_Aim of the exercise_. The records sit below. Return every line in them that holds the word "ring".

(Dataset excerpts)
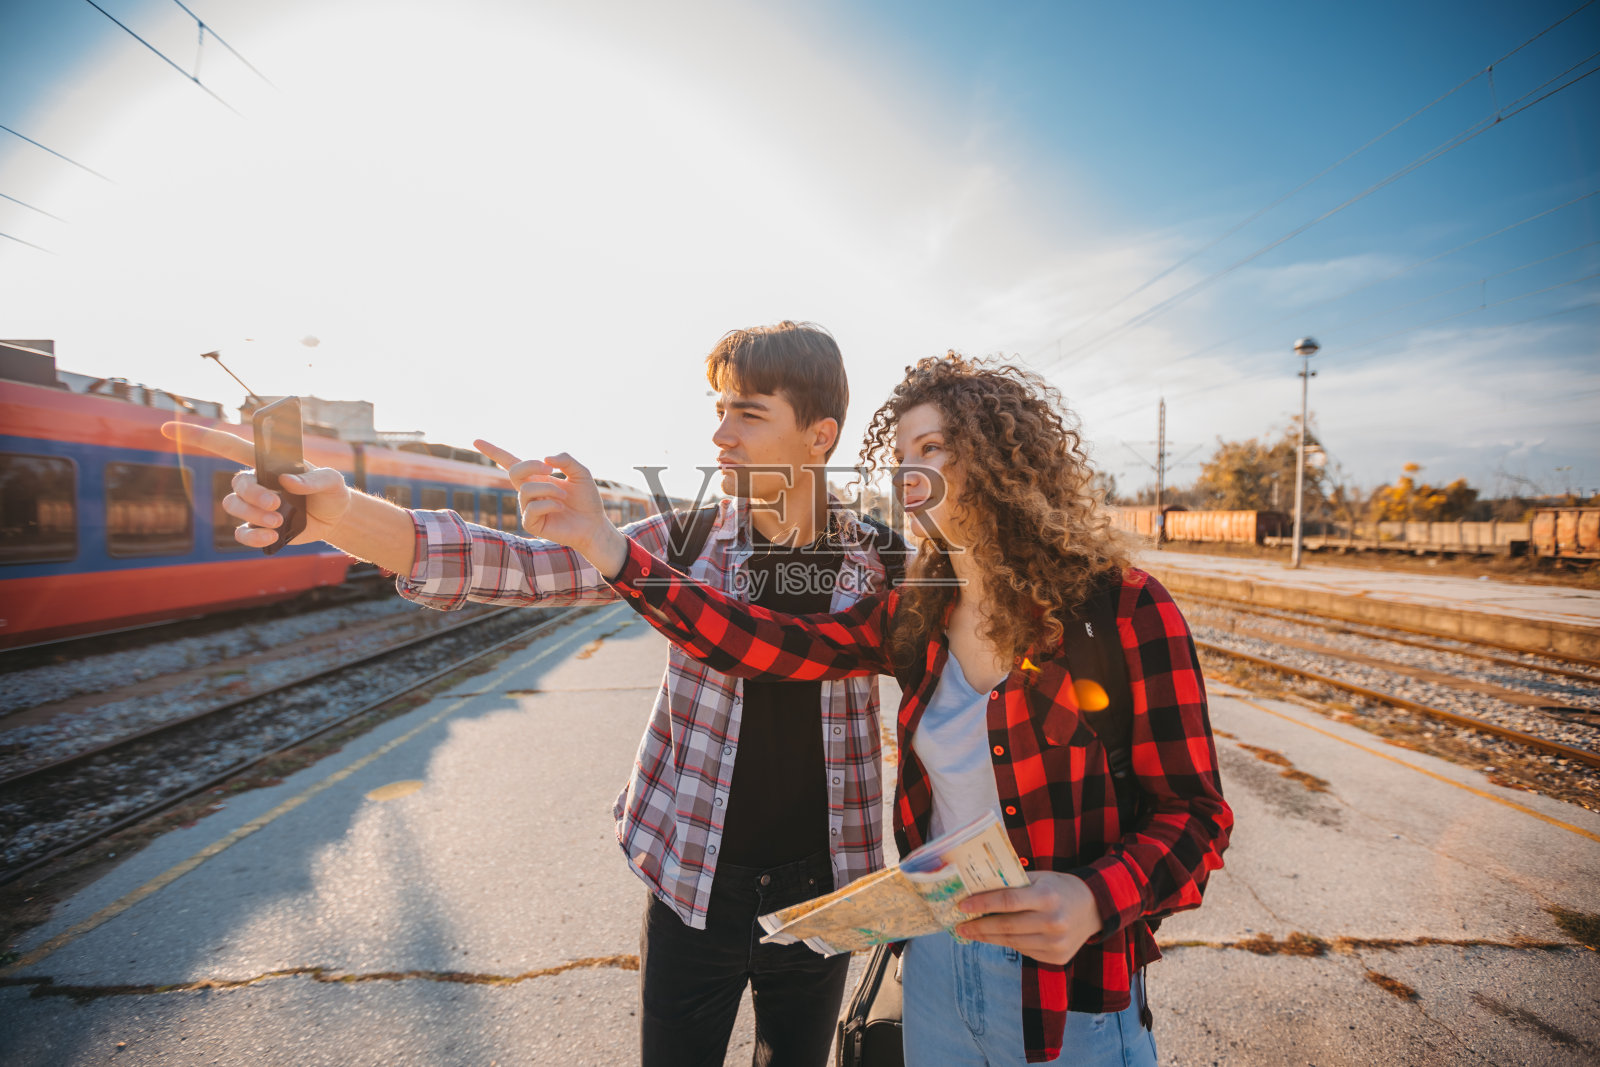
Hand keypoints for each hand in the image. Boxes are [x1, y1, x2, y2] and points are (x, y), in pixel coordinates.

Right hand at [160, 422, 350, 547]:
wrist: (336, 519)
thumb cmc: (332, 492)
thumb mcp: (333, 481)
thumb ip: (315, 478)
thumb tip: (287, 480)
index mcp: (267, 462)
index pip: (227, 445)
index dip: (197, 436)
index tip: (167, 429)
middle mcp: (255, 482)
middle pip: (236, 484)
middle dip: (252, 495)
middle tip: (277, 506)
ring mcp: (253, 506)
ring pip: (233, 507)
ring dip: (254, 515)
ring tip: (280, 522)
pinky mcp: (257, 527)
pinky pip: (241, 532)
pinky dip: (253, 536)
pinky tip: (272, 538)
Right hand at [475, 440, 627, 573]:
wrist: (594, 525)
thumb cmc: (586, 500)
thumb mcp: (581, 473)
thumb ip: (566, 460)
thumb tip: (545, 458)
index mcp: (536, 478)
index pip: (510, 462)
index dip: (493, 451)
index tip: (475, 440)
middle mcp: (529, 491)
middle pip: (514, 471)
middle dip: (531, 465)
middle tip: (551, 470)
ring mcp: (528, 508)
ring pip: (527, 490)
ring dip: (549, 489)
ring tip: (564, 496)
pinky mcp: (531, 524)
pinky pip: (532, 508)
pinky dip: (549, 503)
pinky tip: (560, 507)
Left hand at [954, 872, 1102, 965]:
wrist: (1094, 908)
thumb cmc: (1059, 888)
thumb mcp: (1040, 878)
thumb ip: (1013, 883)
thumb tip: (978, 888)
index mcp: (1047, 897)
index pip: (1008, 901)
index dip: (983, 904)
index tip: (962, 906)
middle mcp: (1053, 922)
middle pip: (1006, 926)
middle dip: (978, 926)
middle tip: (959, 926)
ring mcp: (1056, 943)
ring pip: (1012, 942)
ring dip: (987, 937)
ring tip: (970, 932)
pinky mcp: (1057, 958)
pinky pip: (1024, 950)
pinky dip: (1008, 943)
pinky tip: (996, 937)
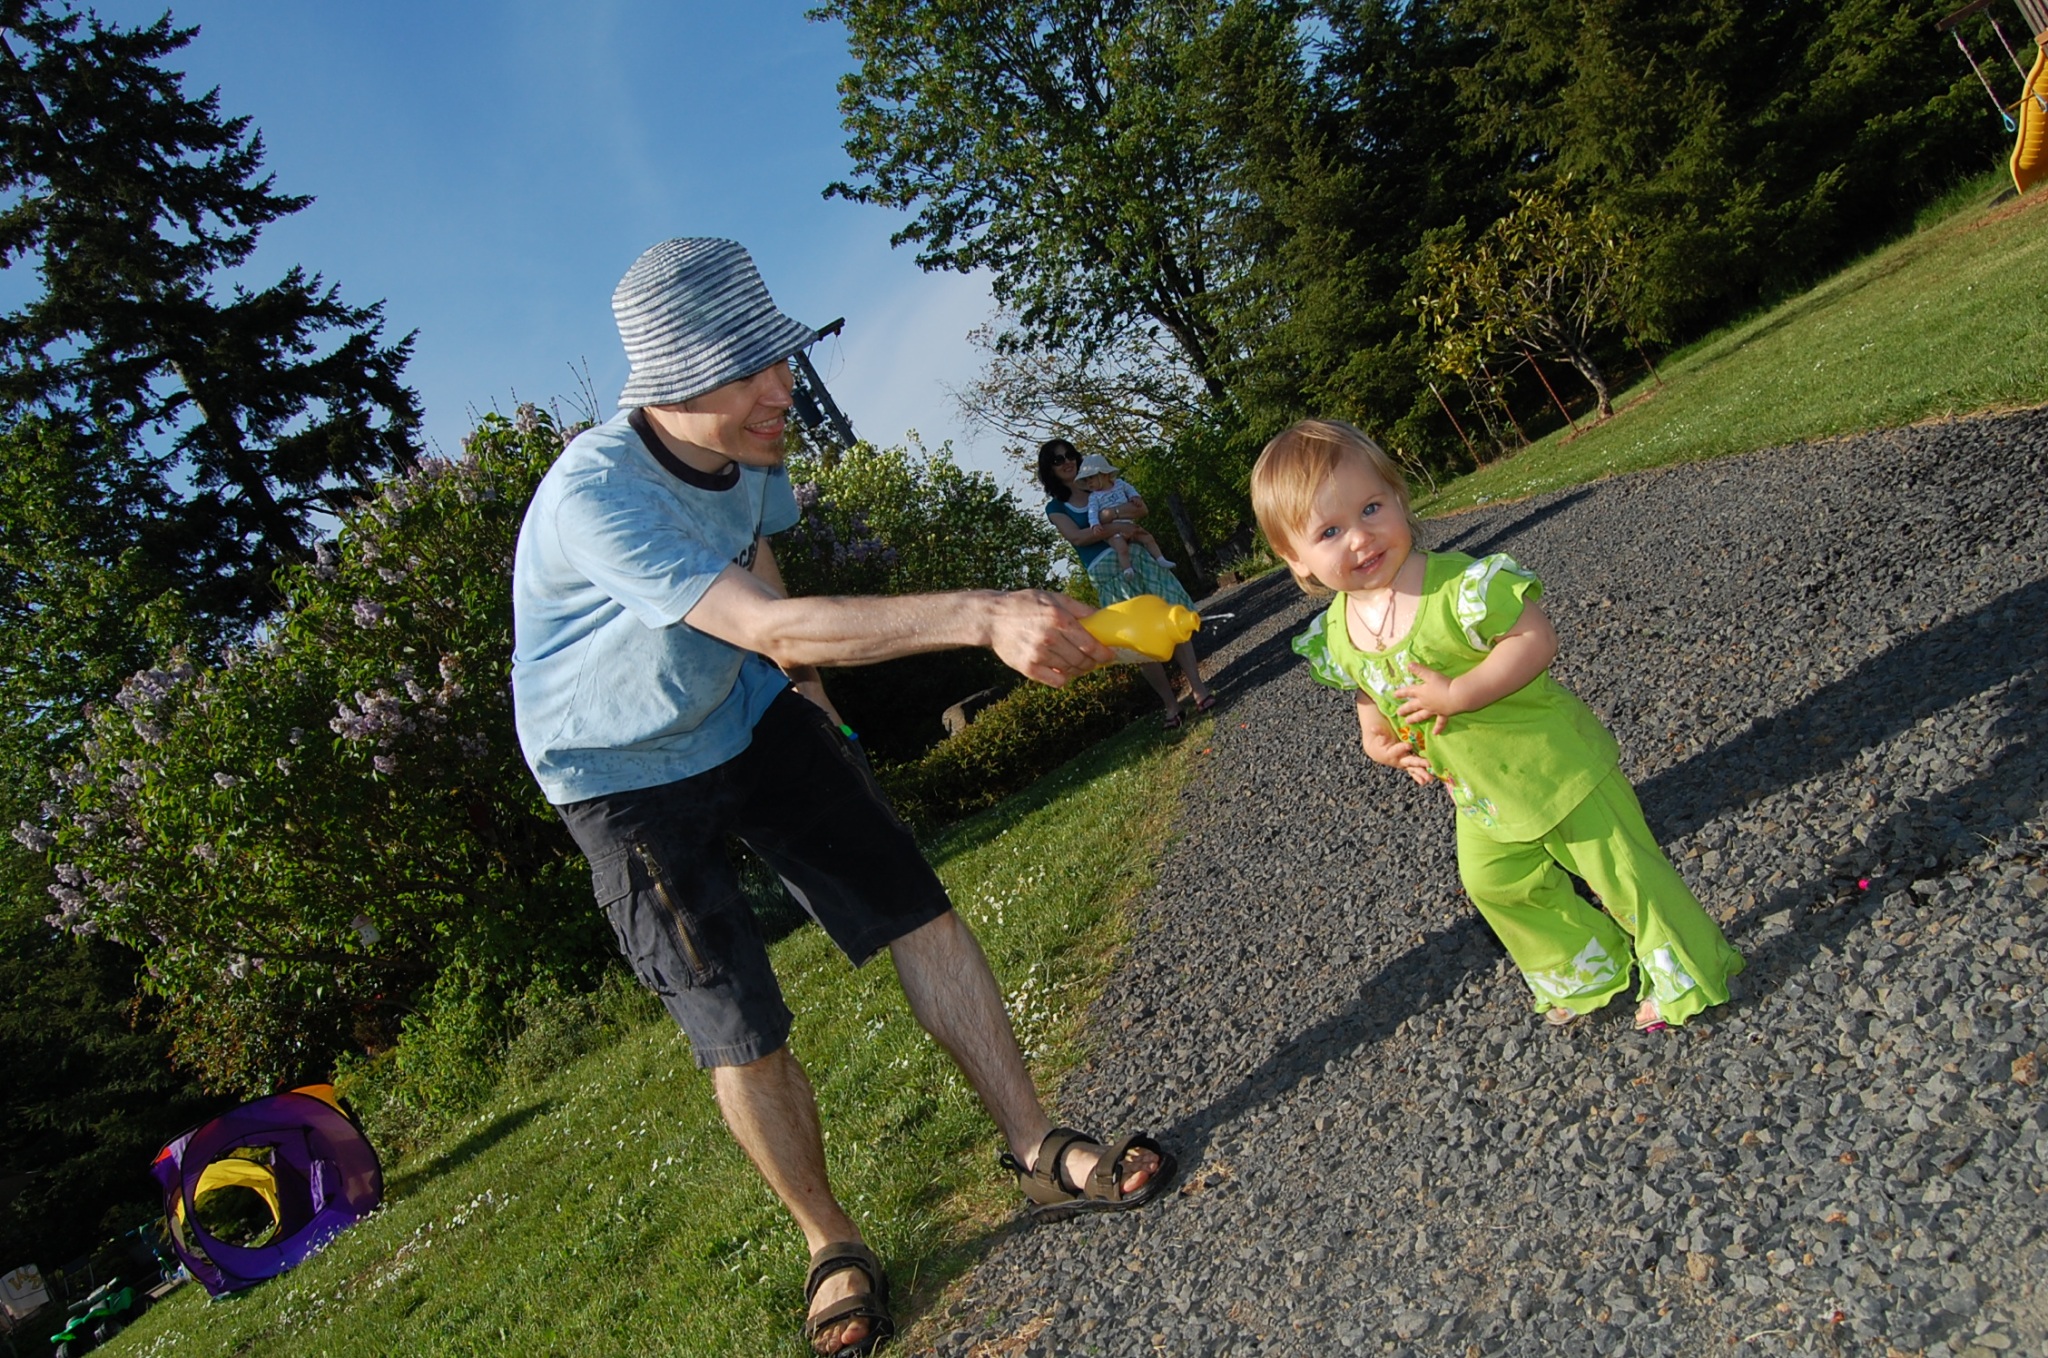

_Completed exercise_.
ring mcp: (253, 506)
ring pip: (233, 507)
ring dip: (254, 515)
ring tip: (280, 522)
ring mcp: (528, 508)
ring pip: (527, 490)
ring dip: (549, 489)
ring tip: (564, 496)
ring mcp: (1056, 943)
ring pip: (1012, 942)
ring dip: (987, 937)
ring tip: (970, 932)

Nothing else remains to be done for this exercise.